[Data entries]
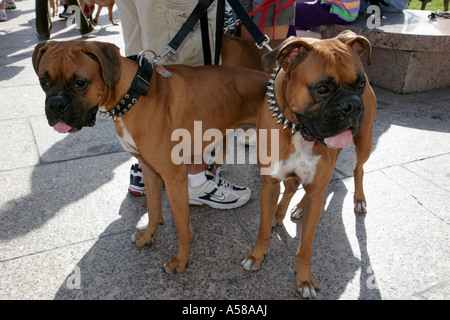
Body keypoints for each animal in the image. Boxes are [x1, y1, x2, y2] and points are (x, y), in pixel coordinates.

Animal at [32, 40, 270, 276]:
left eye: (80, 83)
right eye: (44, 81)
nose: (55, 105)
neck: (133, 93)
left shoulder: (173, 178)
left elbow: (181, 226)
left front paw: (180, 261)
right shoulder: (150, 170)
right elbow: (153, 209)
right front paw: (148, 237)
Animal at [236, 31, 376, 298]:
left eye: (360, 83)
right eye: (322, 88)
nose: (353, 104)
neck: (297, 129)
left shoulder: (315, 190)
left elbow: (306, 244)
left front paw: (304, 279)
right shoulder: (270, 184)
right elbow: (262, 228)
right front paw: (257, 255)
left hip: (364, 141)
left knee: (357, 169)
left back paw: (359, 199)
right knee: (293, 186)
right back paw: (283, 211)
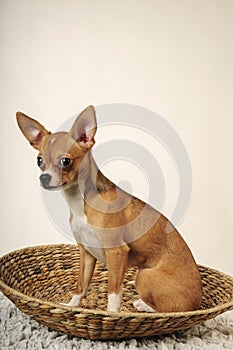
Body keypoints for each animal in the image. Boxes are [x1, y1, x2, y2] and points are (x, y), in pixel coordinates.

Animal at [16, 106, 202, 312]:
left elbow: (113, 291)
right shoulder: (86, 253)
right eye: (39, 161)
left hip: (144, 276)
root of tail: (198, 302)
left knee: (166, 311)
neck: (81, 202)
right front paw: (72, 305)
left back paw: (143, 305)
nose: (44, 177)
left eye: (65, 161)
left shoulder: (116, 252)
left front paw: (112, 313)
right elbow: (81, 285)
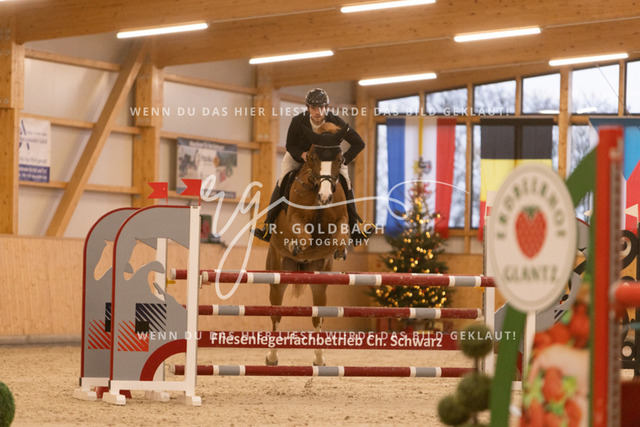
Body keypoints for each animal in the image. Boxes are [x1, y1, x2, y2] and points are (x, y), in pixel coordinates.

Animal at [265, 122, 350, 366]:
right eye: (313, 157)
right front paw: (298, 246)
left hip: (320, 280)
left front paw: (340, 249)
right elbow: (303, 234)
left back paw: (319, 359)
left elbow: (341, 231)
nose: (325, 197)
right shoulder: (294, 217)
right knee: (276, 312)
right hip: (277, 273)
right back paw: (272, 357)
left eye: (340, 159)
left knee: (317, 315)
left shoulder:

» Task brief
Skip every picture and return the lines above from the top through the one that contains "right knee: (293, 186)".

» Task answer
Body keypoints for each animal in the image. Boxes are [x1, y1, x2, y2] and points are (x, y), in pixel coordinates.

Animal at [32, 40, 270, 276]:
left eye: (80, 83)
right eye: (44, 81)
nose: (55, 105)
neck: (133, 93)
left shoulder: (173, 178)
left elbow: (181, 226)
left front paw: (180, 261)
right shoulder: (150, 170)
right elbow: (153, 209)
right front paw: (148, 237)
Animal at [236, 31, 376, 298]:
left eye: (360, 83)
right eye: (322, 88)
nose: (353, 104)
neck: (297, 129)
left shoulder: (315, 190)
left elbow: (306, 244)
left front paw: (304, 279)
right shoulder: (270, 184)
right elbow: (262, 228)
right front paw: (257, 255)
left hip: (364, 141)
left knee: (357, 169)
left back paw: (359, 199)
right knee: (293, 186)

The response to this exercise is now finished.